Double Fine’s no stranger to the downloadable space, having released a quartet of creative, fun titles over the various digital distros in the last year or so, but this latest venture with Kickstarter is something else entirely.

The project is simply known as Double Fine Adventure. The details are relatively sparse, but if you’re familiar with Double Fine’s history and the track record of veteran designers Tim Schafer and Ron Gilbert, the premise is damn exciting:

  • A classic point-and-click adventure game developed by Tim Schafer and a small team within Double fine
  • An ongoing documentary covering the game’s production produced by 2 Player Productions, famous for producing the first season of Penny Arcade: The Series and the upcoming Minecraft documentary
  • An entirely fan-funded endeavor that bypasses the traditional developer-publisher system; instead, the fans cover the costs and Double Fine releases directly through Steam

Personally, I can’t wait to play this game and to follow along with the documentary-style updates. But what’s got me most excited is how a relatively well-established game developer has decided to eschew the traditional publisher relationship and all the benefits that come along with it in favor of charting its own course. The barrier to releasing a game on Steam is relatively small, so much so that it’s probably a safe wager that people would be willing to fork over $15 directly to a developer in exchange for a cool new game that targets a “dead” genre with a small but highly devoted band of supporters.

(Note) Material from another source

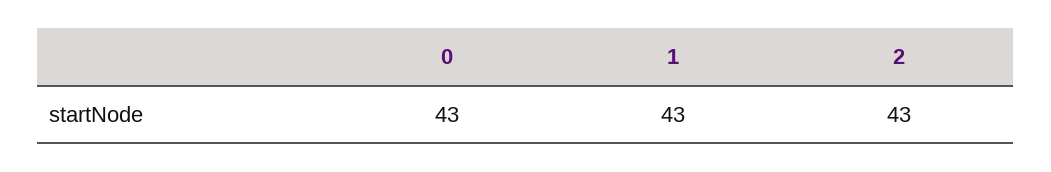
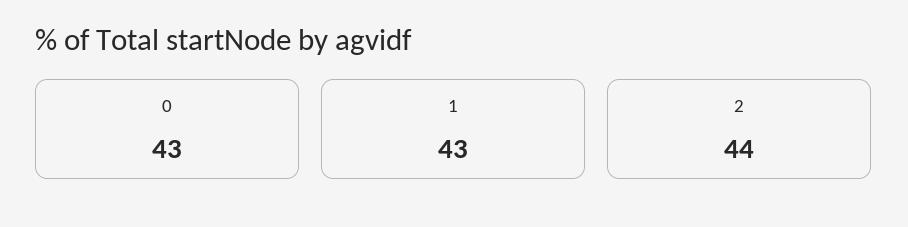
2: 43 -> 44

Double Fine’s initial goal: $400,000, with $300,000 going to the game’s development and $100,000 funding the documentary. And now, less than a week since the Kickstarter went live, they’ve more than quadrupled that fundraising target with a month left to go.

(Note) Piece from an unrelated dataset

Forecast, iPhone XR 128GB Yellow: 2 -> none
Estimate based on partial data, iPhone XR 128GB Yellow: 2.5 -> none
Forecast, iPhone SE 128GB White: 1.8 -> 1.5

I have a feeling Double Fine knew they’d hit the $400,000 mark with some time to spare. But I don’t think anyone saw this happening. As an idealist and as somebody who tends to sympathize with the sort of people who give a shit about supporting high-quality work, it’s been wonderful watching the dollar total rise daily. I couldn’t have been happier to fork over $30 to guarantee a copy of the game and its soundtrack as well as a high-definition download of the documentary series. As a kid who grew up playing Schafer’s classic point-and-click adventures until I’d nearly memorized their entire scripts, there’s something so comforting to know there are throngs of people out there who remember just how great an experience that style of play can be.

So Now What?

I don’t know. I guess we’ll see what happens. Double Fine certainly isn’t the first company to raise money for a game on Kickstarter, but it’s by far the most visible — and it’s had what has to be the greatest financial success in doing so.

There’s been a lot of talk about what this means for the future of games, such as:

* Are publishers necessary any more? (Yeah, probably)

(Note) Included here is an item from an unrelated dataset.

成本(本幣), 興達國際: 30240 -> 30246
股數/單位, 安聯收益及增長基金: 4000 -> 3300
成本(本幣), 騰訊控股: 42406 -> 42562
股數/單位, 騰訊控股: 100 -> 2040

* Will we see more well-known game devs reaching out to fans directly to finance games? (Absolutely)

* Is this a good thing for game developers? (I think so)

The social internet is a wildly transformative beast, and Double Fine’s Kickstarter experiment is solid proof of that. This sort of thing never could have happened even four years ago. But today it’s 2012, and more than ever, people have the power to share the things they care about with the people they know. Word-of-mouth has always been a force to be reckoned with, but as this Kickstarter shows, it’s now moving with unprecedented virality. There’s a nimbleness to the way that word about this game spread that no publisher could ever hope to replicate, even with a multimillion-dollar advertising budget and countless purchased cover stories in the gaming press.

It’s only going to get more interesting from here.